• [EJERCICIOS PROPUESTOS]:
(A) Por favor, reescribe el texto sobre la cruz de los indignados desde "La cruz de los" hasta "Estado es irresponsable.", poniendo "Gobierno" en lugar de "Estado".
(B) Prolonga el texto sobre la cruz de los indignados a partir de su última oración.

• [BLOQUE DE TEXTO]:
━━━━━━━━
La cruz de los indignados

Ante el exceso violento de las reivindicaciones ciudadanas, toda renuncia a utilizar la violencia legítima del Estado es irresponsable.

La cruz pintada a golpe de spray por los indignados sobre la espalda de Montserrat Tura a la entrada del Parlamento de Cataluña sirvió a la diputada autonómica para recordarnos la cercanía que guarda esa cruz negra sobre su gabardina con aquella vieja práctica nazi de marcar al diferente. Posiblemente sólo fuera un imbécil que confundió la democracia real con su autosuficiencia moral. Pero fue el síntoma de un movimiento que, por el mero hecho de sentirse indignado, cree que puede aplicar la justicia por su mano y sustituir la voluntad general por su flamante indignación. Esa superioridad moral que les llevó a considerarse mejores que la clase política y cuya indignación les garantizó la empatía de tantos millones de ciudadanos hartos del mangoneo y la corrupción de los políticos profesionales, no les garantiza inmunidad ante las instituciones que cuestionan, ni les sitúa por encima de ellas.
━━━━━━━━
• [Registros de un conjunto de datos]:
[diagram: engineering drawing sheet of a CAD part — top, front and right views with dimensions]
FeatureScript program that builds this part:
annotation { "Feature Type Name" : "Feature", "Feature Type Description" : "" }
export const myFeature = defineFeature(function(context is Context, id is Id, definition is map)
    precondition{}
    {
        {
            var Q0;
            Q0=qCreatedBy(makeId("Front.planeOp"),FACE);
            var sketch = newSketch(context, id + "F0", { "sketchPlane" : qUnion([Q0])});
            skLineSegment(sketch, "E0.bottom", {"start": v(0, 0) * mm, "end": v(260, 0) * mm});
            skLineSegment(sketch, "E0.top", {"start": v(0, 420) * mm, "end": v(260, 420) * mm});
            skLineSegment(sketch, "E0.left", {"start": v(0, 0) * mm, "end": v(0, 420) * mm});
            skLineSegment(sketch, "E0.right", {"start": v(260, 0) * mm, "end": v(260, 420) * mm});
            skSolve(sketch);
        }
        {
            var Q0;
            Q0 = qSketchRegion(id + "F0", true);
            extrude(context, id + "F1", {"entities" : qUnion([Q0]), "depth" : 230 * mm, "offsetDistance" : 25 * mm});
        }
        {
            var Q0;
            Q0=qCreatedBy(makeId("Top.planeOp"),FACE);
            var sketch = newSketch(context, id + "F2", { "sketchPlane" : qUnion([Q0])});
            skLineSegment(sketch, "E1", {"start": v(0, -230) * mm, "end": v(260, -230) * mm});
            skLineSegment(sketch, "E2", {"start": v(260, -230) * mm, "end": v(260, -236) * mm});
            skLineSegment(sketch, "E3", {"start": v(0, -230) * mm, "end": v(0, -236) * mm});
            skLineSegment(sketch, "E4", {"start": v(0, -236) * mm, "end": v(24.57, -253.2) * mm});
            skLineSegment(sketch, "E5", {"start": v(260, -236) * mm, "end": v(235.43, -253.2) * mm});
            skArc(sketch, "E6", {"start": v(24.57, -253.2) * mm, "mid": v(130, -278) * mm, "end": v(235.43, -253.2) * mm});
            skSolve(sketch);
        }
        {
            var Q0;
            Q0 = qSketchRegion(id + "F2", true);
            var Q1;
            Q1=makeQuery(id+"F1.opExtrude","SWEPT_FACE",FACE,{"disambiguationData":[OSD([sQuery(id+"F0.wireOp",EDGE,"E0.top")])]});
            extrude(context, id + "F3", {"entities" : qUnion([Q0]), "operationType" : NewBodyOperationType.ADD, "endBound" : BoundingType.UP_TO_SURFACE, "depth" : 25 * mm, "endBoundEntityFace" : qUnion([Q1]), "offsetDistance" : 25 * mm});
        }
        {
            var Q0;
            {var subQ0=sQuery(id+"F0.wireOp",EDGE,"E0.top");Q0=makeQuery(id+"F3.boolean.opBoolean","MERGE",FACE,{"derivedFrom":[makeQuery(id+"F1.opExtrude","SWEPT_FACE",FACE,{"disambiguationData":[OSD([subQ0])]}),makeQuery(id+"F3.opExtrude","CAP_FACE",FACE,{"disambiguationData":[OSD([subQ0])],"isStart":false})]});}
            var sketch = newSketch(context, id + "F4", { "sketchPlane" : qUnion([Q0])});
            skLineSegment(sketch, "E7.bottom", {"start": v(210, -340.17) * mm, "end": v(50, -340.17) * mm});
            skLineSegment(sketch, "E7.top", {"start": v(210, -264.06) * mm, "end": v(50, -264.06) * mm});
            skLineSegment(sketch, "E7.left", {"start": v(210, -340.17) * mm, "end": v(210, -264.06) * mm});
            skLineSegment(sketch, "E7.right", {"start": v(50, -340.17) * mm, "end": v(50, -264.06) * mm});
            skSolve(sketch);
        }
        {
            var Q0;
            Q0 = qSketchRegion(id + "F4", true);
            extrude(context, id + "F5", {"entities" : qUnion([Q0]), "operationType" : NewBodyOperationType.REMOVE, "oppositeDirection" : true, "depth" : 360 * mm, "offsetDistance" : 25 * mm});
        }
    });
━━━━━━━━
• [RESPUESTAS DEL EJERCICIO]:
(A)
La cruz de los indignados

Ante el exceso violento de las reivindicaciones ciudadanas, toda renuncia a utilizar la violencia legítima del Gobierno es irresponsable.

(B)
Todo su crédito lo han perdido en el instante mismo que se han creído con mayor legitimidad que los diputados elegidos democráticamente bajo reglas. De tanto querer darnos lecciones democráticas se han olvidado de respetarlas. O al menos el grupo de violentos que decidió colgar la soga del ahorcado de los árboles del parque de la Ciudadela para escarnio y vergüenza de sus compañeros pacíficos. No son mejores los responsables políticos que se niegan a cumplir las sentencias de los tribunales sobre la lengua en Cataluña, ni TV3 que les jalea, ni los miles de ciudadanos anónimos que se callan como putas como se callaron en otro tiempo en Alemania. No se pueden legitimar consultas ilegales, deslegitimar a instituciones del Estado según conveniencia y quejarse luego de tener que llegar al Parlamento en helicóptero. Ante las reivindicaciones pacíficas de la ciudadanía, toda violencia institucional es exceso, pero ante el exceso violento de las reivindicaciones ciudadanas, toda renuncia a utilizar la violencia legítima del Estado es irresponsable y, en el caso catalanista, va asociada a complejos de ser confundidos con la imagen franquista de los grises.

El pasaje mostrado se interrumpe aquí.